Think positive. It’s something I’ve said a thousand times, something you’ve heard a million more, but what does it actually mean. Quite simply it’s about adopting a lens of positivity that filters everything around you so that it appears more optimistic and encouraging in your world. While that all sounds great, positivity is not a natural response. It needs to be developed. The question becomes HOW can we go about thinking positive more often?
First is practicing gratitude. Gratitude works because it focuses your attention on the positive things in your life, training your subconscious to look for more of the same in your environment. If you haven’t begun a gratitude practice, I challenge you to try journaling about 3 things you’re grateful for everyday for two weeks. It will change your life.

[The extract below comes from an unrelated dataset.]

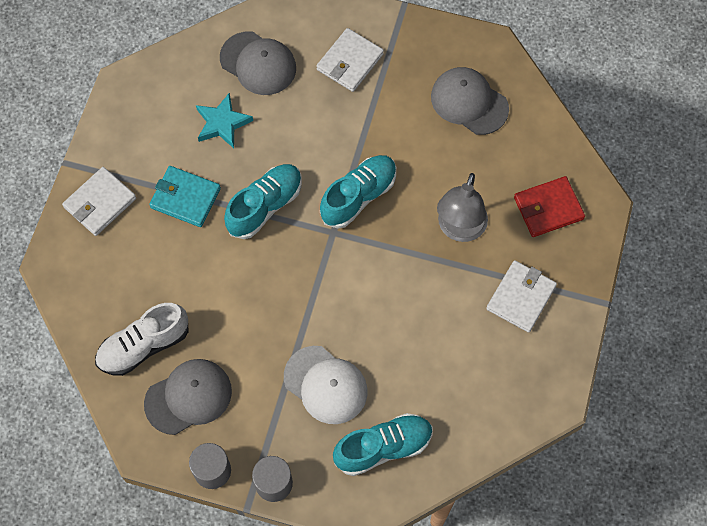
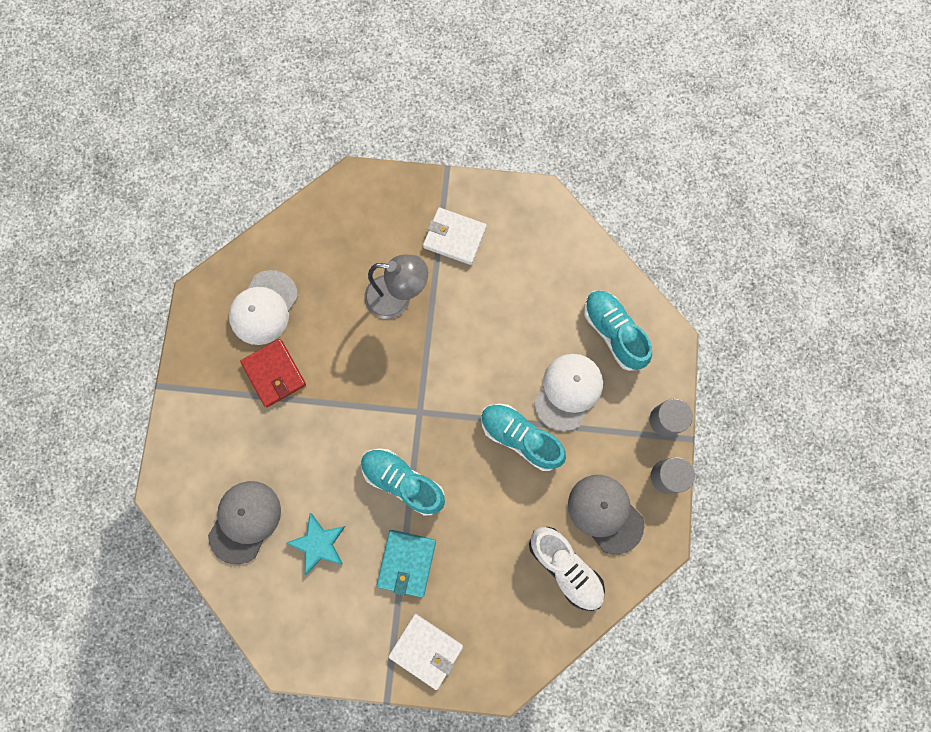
camera: 100 degrees left, 10 degrees up
white wallet [316,28,384,92] -> none
turquoise shoe [320,155,396,228] -> turquoise shoe moved to [481,404,566,471]
grey cap [431,67,509,135] -> white cap [229,270,298,345]
red wallet [514,176,585,237] -> red wallet moved to [240,339,306,407]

Second is to utilize reframing exercises. Positive and negative is a perception, an arbitrary label to a situation, and you can be intentional about which one you focus on. When something bad happens in your life, you can reframe it to find a silver lining or an unexpected blessing that is buried in the situation. It’s uncomfortable and difficult to do when in a highly emotional state, but it very quickly changes the meaning of the negative things your experiencing.
Then last, if you don’t want to direct this effort toward yourself, direct it toward others. Compliment others on the good things they’re doing, acknowledge them, and you’ll find that the energy you put out returns to you indirectly.
That’s what it takes to think positive. Positivity is a choice, and these are some of the tools you can use to begin introducing more positivity into your life.